Tasks and exercises:
(1) Translate into Spanish this sentence from the abstract on predicting ABL kinase conformations with AlphaFold2: "We systematically examined several implementations of AlphaFold2 methods to predict conformational ensembles for state-switching mutants of the ABL kinase."
(2) Reproduce the passage of the abstract on predicting ABL kinase conformations with AlphaFold2 starting at "Prediction of Conformational" up to and including "and Shallow Subsampling.".
(3) Name every ABL mutant that the abstract on predicting ABL kinase conformations with AlphaFold2 identifies by its substitutions.

Prediction of Conformational Ensembles and Structural Effects of State-Switching Allosteric Mutants in the Protein Kinases Using Comparative Analysis of AlphaFold2 Adaptations with Sequence Masking and Shallow Subsampling.

ABSTRACT

Despite the success of AlphaFold2 approaches in predicting single protein structures, these methods showed intrinsic limitations in predicting multiple functional conformations of allosteric proteins and have been challenged to accurately capture of the effects of single point mutations that induced significant structural changes. We systematically examined several implementations of AlphaFold2 methods to predict conformational ensembles for state-switching mutants of the ABL kinase. The results revealed that a combination of randomized alanine sequence masking with shallow multiple sequence alignment subsampling can significantly expand the conformational diversity of the predicted structural ensembles and capture shifts in populations of the active and inactive ABL states. Consistent with the NMR experiments, the predicted conformational ensembles for M309L/L320I and M309L/H415P ABL mutants that perturb the regulatory spine networks featured the increased population of the fully closed inactive state. On the other hand, the predicted conformational ensembles for the G269E/M309L/T334I and M309L/L320I/T334I triple ABL mutants that share activating T334I gate-keeper substitution are dominated by the active ABL form. The proposed adaptation of AlphaFold can reproduce the experimentally observed mutation-induced redistributions in the relative populations of the active and inactive ABL states and capture the effects of regulatory mutations on allosteric structural rearrangements of the kinase domain. The ensemble-based network analysis complemented AlphaFold predictions by revealing allosteric mediating centers that often directly correspond to state-switching mutational sites or reside in their immediate local structural proximity, which may explain the global effect of regulatory mutations on structural changes between the ABL states. This study suggested that attention-based learning of long-range dependencies between sequence positions in homologous folds and deciphering patterns of allosteric interactions may further augment the predictive abilities of AlphaFold methods for modeling of alternative protein sates, conformational ensembles and mutation-induced structural transformations.

Supplied material:
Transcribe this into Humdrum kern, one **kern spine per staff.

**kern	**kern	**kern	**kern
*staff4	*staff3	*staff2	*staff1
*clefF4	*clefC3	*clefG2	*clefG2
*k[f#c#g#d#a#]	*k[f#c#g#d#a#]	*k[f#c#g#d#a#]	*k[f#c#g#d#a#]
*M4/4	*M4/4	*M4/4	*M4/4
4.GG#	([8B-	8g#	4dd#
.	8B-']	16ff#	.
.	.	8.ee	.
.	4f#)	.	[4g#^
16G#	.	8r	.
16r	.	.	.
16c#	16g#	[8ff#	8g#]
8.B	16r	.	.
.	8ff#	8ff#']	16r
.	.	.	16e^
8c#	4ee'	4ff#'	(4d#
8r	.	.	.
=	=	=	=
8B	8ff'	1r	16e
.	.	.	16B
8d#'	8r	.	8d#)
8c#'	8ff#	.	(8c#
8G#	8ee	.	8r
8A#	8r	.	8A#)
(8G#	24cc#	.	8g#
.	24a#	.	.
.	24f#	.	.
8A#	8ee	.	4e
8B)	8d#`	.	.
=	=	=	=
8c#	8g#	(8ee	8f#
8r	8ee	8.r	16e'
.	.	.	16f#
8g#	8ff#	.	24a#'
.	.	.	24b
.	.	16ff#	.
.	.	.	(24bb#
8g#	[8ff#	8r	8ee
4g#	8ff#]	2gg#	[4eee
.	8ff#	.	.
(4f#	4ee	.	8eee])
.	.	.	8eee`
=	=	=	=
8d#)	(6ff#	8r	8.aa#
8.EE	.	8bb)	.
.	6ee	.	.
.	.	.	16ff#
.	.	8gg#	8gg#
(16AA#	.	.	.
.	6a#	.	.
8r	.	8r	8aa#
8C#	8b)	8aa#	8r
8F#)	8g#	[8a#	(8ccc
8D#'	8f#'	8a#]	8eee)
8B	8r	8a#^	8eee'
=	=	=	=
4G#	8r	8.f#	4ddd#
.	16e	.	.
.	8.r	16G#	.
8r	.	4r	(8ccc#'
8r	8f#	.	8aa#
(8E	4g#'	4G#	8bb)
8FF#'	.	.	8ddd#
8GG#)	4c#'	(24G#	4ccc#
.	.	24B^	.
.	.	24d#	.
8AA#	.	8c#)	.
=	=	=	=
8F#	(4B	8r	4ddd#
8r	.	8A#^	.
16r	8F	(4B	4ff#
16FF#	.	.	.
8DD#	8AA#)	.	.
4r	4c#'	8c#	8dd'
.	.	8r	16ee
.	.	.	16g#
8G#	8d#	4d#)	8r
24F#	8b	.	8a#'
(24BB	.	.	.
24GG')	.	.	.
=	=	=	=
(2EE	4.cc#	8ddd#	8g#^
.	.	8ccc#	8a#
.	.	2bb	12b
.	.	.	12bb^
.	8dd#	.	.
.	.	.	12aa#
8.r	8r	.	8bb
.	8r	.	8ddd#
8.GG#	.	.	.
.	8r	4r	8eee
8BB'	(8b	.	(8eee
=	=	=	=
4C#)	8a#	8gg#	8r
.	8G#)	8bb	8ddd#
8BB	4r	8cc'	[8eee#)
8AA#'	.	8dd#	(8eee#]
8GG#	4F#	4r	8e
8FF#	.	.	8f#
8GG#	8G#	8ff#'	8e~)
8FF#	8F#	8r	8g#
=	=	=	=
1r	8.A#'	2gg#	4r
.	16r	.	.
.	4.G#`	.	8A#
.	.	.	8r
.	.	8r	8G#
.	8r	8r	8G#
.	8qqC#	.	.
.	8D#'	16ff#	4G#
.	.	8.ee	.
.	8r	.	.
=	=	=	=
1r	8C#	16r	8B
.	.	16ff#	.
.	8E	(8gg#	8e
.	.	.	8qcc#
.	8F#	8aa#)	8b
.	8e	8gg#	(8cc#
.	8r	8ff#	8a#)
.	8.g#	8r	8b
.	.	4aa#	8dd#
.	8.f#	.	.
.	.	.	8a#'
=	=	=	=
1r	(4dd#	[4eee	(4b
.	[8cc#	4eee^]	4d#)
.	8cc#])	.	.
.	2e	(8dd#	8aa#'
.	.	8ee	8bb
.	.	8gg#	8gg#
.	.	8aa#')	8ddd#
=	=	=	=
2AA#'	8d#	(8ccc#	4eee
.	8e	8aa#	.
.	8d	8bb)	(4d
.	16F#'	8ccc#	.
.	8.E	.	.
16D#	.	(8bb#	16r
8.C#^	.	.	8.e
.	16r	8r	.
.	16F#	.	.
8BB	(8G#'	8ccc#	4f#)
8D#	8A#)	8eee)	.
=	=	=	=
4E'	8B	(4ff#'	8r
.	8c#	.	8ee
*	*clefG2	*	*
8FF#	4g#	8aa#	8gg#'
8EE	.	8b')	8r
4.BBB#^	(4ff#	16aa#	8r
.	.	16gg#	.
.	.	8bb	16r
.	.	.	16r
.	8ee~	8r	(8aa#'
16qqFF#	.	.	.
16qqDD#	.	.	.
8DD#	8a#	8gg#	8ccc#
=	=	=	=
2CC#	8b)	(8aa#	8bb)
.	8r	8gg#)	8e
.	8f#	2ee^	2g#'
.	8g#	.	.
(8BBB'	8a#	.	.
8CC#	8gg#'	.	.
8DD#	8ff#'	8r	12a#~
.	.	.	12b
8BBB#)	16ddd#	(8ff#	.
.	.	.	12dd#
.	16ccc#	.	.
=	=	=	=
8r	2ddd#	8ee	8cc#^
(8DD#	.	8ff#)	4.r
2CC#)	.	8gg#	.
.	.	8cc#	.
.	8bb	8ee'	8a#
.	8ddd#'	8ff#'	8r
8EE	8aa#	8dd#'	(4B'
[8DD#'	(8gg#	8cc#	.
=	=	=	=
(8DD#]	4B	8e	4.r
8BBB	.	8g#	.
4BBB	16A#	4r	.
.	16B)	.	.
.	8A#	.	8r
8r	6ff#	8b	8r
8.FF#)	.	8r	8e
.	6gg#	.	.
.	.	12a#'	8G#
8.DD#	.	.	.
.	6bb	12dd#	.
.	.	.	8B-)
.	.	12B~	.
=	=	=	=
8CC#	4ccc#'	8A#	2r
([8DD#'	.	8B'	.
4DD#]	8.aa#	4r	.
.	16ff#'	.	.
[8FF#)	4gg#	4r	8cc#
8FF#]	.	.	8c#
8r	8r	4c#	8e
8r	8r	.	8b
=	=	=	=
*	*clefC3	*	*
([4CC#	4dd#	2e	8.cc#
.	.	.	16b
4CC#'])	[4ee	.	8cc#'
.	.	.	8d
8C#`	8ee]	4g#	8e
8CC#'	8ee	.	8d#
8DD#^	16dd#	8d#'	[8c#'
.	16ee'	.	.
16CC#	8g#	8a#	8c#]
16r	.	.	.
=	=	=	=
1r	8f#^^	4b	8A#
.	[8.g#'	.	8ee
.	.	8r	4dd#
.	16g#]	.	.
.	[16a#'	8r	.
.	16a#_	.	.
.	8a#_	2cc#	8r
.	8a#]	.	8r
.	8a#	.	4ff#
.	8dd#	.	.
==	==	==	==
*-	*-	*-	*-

Expected results:
(1) Examinamos sistemáticamente varias implementaciones de los métodos AlphaFold2 para predecir conjuntos conformacionales de mutantes de cambio de estado de la quinasa ABL.

(2)
Prediction of Conformational Ensembles and Structural Effects of State-Switching Allosteric Mutants in the Protein Kinases Using Comparative Analysis of AlphaFold2 Adaptations with Sequence Masking and Shallow Subsampling.

(3)
M309L/L320I
M309L/H415P
G269E/M309L/T334I
M309L/L320I/T334I